There is also the potential that other news, possibly contained in an earnings release, could overshadow the results themselves, due before the market opens on Thursday.
In particular, Alibaba announced plans in March to split itself into six units and open the door for six of its subsidiary businesses to go public on their own. Marking a shift from conglomerate to holding company, it’s a bid to unlock shareholder value and foster market competitiveness—an apparent nod to regulators who have hammered the Chinese tech sector over competition concerns since 2020.
Other than some scant details in a company conference call following the split-up announcement, investors have been kept waiting for details.

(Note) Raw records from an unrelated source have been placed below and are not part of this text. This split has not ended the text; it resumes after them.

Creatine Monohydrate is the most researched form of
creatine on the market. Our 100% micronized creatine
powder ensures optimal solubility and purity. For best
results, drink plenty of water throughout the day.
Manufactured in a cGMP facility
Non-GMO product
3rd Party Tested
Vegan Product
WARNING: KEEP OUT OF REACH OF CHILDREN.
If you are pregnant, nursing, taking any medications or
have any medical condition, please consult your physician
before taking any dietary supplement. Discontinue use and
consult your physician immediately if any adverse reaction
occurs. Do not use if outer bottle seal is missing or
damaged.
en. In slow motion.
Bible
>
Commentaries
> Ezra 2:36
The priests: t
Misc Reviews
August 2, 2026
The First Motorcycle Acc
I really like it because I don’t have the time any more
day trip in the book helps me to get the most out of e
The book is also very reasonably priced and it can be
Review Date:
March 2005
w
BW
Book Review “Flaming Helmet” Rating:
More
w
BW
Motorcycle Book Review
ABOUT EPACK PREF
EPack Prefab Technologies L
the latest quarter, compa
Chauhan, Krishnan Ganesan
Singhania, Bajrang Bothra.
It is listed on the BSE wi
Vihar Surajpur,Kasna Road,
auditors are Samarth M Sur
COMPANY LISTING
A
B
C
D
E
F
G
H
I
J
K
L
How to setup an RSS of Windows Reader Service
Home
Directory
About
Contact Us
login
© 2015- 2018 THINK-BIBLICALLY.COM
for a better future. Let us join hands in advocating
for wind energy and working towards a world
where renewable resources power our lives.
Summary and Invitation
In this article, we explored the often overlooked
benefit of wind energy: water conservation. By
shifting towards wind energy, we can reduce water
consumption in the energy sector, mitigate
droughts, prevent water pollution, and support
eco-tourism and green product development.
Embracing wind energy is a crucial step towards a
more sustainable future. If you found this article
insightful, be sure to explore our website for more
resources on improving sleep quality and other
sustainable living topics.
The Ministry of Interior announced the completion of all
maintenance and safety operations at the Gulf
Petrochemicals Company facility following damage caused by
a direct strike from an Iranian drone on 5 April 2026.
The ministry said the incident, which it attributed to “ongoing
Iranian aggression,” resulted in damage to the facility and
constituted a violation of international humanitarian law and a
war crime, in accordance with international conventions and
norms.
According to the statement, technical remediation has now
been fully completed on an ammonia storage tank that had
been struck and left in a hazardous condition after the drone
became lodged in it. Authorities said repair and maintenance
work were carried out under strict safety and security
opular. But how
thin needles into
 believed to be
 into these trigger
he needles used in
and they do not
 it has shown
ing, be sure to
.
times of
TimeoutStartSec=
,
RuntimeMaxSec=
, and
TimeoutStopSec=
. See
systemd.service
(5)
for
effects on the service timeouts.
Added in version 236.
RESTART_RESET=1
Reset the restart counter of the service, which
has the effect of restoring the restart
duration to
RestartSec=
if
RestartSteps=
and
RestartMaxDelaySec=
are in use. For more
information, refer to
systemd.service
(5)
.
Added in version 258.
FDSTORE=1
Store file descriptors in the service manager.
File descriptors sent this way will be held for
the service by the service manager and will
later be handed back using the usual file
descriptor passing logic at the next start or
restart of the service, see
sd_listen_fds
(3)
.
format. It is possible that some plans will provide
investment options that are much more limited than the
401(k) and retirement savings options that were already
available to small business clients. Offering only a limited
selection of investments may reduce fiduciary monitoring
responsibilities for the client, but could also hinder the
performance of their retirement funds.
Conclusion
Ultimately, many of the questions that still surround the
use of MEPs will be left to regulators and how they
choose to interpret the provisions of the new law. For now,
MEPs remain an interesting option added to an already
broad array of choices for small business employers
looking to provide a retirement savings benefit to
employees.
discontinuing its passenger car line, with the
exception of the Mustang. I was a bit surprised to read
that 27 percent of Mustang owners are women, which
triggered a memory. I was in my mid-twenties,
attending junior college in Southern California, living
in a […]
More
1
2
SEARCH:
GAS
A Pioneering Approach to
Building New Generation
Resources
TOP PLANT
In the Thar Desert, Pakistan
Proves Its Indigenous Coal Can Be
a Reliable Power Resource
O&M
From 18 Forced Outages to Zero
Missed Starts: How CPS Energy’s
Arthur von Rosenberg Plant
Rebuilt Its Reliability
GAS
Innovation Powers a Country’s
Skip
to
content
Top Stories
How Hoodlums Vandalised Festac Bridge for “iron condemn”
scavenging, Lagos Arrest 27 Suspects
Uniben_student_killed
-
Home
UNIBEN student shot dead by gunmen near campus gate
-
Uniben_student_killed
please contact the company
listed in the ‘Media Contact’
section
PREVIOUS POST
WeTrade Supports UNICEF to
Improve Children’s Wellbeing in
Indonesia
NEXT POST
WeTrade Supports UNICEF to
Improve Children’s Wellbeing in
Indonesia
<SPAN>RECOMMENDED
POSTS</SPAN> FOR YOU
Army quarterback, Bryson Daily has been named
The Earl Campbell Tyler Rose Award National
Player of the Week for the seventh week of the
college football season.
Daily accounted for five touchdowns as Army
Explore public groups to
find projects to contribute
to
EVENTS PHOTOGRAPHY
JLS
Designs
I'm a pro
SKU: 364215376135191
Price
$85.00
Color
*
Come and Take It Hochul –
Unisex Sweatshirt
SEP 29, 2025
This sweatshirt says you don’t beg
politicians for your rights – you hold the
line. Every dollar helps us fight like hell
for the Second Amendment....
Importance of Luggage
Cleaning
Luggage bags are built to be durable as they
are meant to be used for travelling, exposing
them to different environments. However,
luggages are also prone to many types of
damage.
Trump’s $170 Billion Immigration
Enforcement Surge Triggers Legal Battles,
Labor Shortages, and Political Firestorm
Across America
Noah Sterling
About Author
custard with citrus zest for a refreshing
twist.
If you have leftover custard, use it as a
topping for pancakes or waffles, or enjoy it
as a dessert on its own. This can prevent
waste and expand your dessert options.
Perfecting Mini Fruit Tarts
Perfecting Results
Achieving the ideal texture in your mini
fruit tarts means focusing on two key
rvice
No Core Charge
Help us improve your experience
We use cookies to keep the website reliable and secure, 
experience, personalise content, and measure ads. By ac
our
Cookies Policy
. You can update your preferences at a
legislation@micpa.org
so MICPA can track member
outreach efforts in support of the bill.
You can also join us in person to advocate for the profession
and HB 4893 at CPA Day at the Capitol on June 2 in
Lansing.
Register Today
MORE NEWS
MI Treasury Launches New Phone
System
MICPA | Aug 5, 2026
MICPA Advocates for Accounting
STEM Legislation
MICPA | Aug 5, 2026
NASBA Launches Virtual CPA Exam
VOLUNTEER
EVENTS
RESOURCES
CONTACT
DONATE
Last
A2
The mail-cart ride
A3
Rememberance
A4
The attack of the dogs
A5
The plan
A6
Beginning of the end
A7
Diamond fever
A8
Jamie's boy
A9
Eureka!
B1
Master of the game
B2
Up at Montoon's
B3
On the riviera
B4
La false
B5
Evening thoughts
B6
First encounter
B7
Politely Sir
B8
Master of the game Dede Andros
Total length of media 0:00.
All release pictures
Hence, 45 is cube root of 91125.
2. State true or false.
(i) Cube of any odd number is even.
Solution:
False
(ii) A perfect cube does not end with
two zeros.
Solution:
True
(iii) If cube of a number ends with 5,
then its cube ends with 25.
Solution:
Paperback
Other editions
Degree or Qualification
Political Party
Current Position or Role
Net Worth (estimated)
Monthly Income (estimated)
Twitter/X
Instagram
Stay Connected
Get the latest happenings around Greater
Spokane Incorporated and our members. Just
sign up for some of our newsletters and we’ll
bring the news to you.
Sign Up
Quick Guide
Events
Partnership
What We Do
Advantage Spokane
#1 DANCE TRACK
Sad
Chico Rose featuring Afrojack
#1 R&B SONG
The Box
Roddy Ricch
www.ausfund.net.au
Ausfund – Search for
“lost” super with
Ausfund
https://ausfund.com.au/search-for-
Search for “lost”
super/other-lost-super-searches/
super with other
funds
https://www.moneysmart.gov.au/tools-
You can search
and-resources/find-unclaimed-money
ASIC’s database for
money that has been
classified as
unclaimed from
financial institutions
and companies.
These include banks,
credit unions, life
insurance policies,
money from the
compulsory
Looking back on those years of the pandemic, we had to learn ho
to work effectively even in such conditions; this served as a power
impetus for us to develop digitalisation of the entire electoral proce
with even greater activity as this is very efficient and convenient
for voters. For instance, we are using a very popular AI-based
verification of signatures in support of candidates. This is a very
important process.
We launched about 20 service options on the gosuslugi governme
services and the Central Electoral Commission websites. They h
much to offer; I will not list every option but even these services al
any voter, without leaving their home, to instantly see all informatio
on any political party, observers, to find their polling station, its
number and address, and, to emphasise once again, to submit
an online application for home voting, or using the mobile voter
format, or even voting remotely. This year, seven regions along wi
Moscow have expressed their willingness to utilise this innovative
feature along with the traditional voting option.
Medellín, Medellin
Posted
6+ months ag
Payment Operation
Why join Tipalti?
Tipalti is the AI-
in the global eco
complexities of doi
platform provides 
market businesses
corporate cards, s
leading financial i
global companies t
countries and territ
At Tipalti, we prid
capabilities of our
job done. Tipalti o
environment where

The latest earnings release could be an opportunity to communicate the next move.
More broadly, Alibaba’s core Chinese e-commerce business will be in the spotlight, and not just because it’s the single-largest contributor to the group’s top line.
The strength of consumers in China, the world’s second-largest economy, has come under renewed attention in recent weeks amid mounting global growth concerns. These worries, which have weighed on commodity prices and damped sentiment among investors in Asia and around the world, were sparked in part by Chinese data showing a weakening domestic picture as well as waning foreign demand for goods.
Alibaba’s results, as well as any outlook provided by the company’s management, have the potential to add color to the Chinese economic picture. The viability of China’s rebound in 2023 after a 2022 slowdown induced by the Covid lockdown remains a key theme in global markets. Any trends highlighted in Alibaba’s financials offer something of a front-row seat.